### Source extract
· · ·
This one works. Tested :slight_smile:

I found some problem with this one (the reverse of the other). The output repeats.
File1
mary MI_AP MI_RC
anne MI_RC

File2
role1 MI_AP_REC
role2 MI_AP MI_RC

Output of this code:
mary role2 role2
anne role2

Needed output:
mary role2
anne role2

Am i giving you too much problem :frowning: ? This one (perl) is really new to me.
· · ·
### Requirement 1
In the Perl forum post, translate the sentence "The output repeats." into Spanish.
· · ·
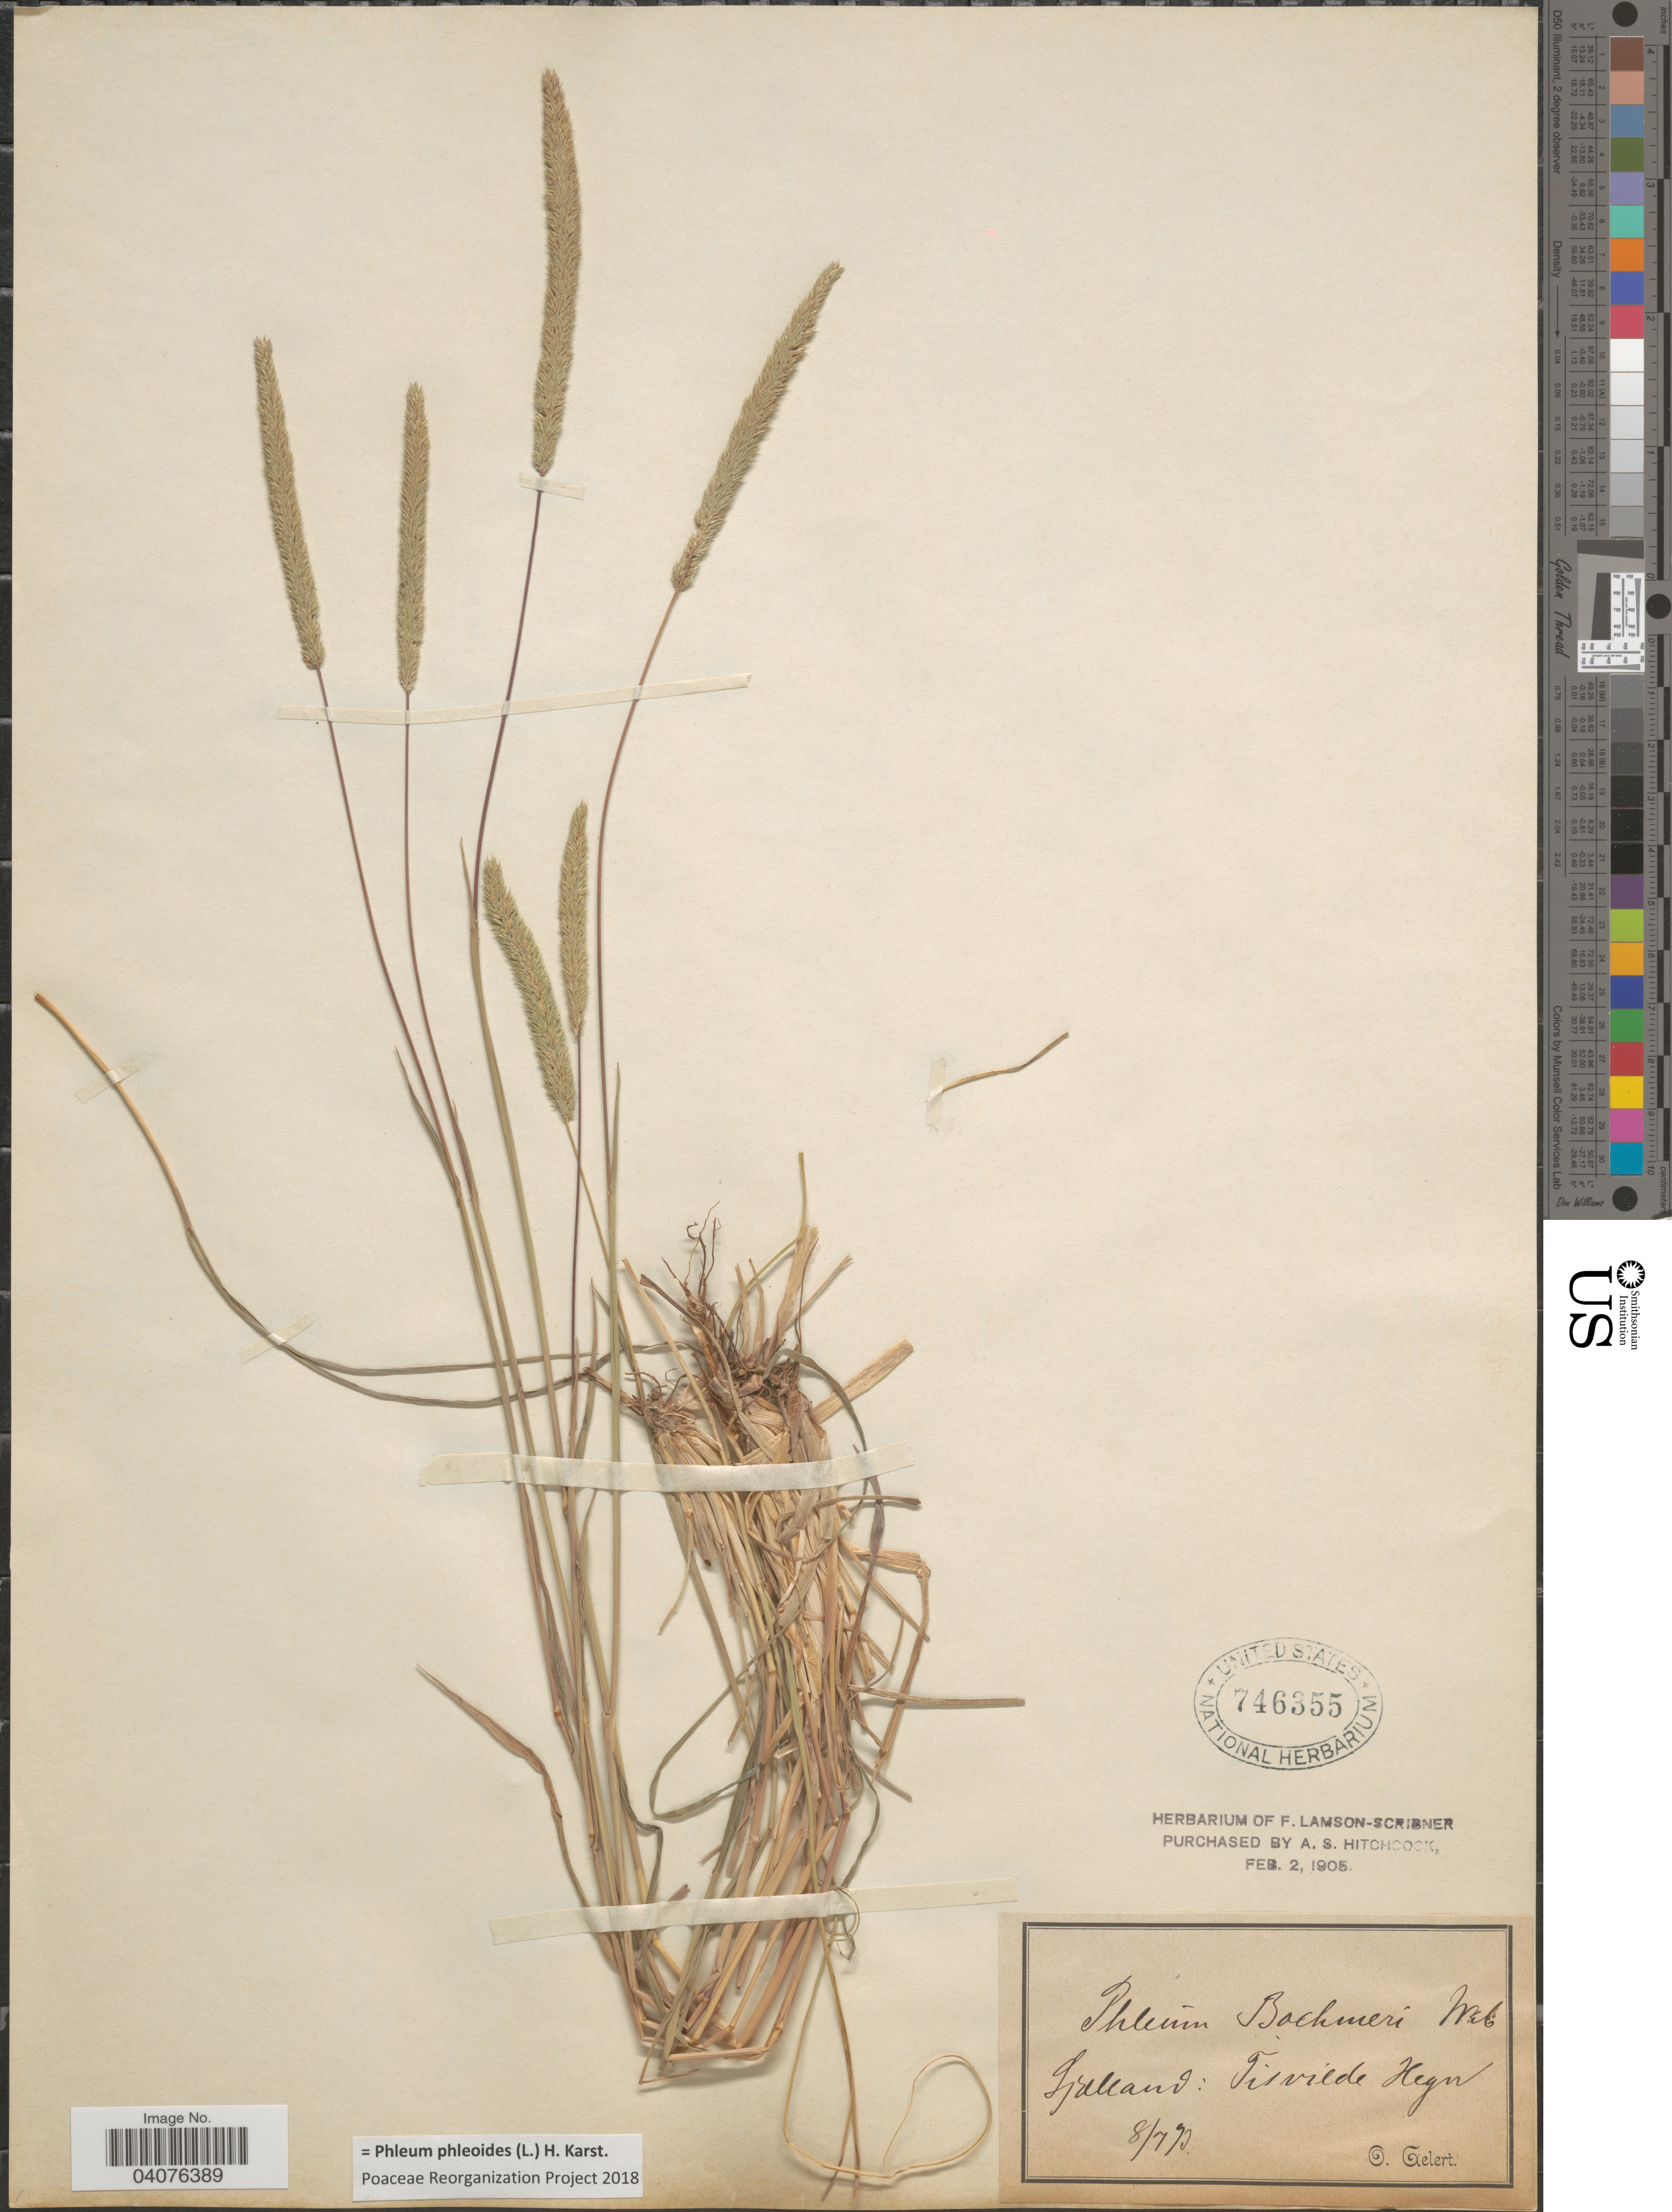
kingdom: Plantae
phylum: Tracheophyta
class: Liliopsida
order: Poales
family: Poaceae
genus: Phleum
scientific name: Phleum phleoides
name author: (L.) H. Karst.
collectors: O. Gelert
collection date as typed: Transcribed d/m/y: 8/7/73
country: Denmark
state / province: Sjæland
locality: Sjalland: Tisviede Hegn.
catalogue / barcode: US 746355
· · ·
### Requirement 2
Copy out word for word the stretch of the records from the line containing "scientific name: Phleum phleoides" through the last line of the records, both included.

### Correct result 1
La salida se repite.

### Correct result 2
scientific name: Phleum phleoides
name author: (L.) H. Karst.
collectors: O. Gelert
collection date as typed: Transcribed d/m/y: 8/7/73
country: Denmark
state / province: Sjæland
locality: Sjalland: Tisviede Hegn.
catalogue / barcode: US 746355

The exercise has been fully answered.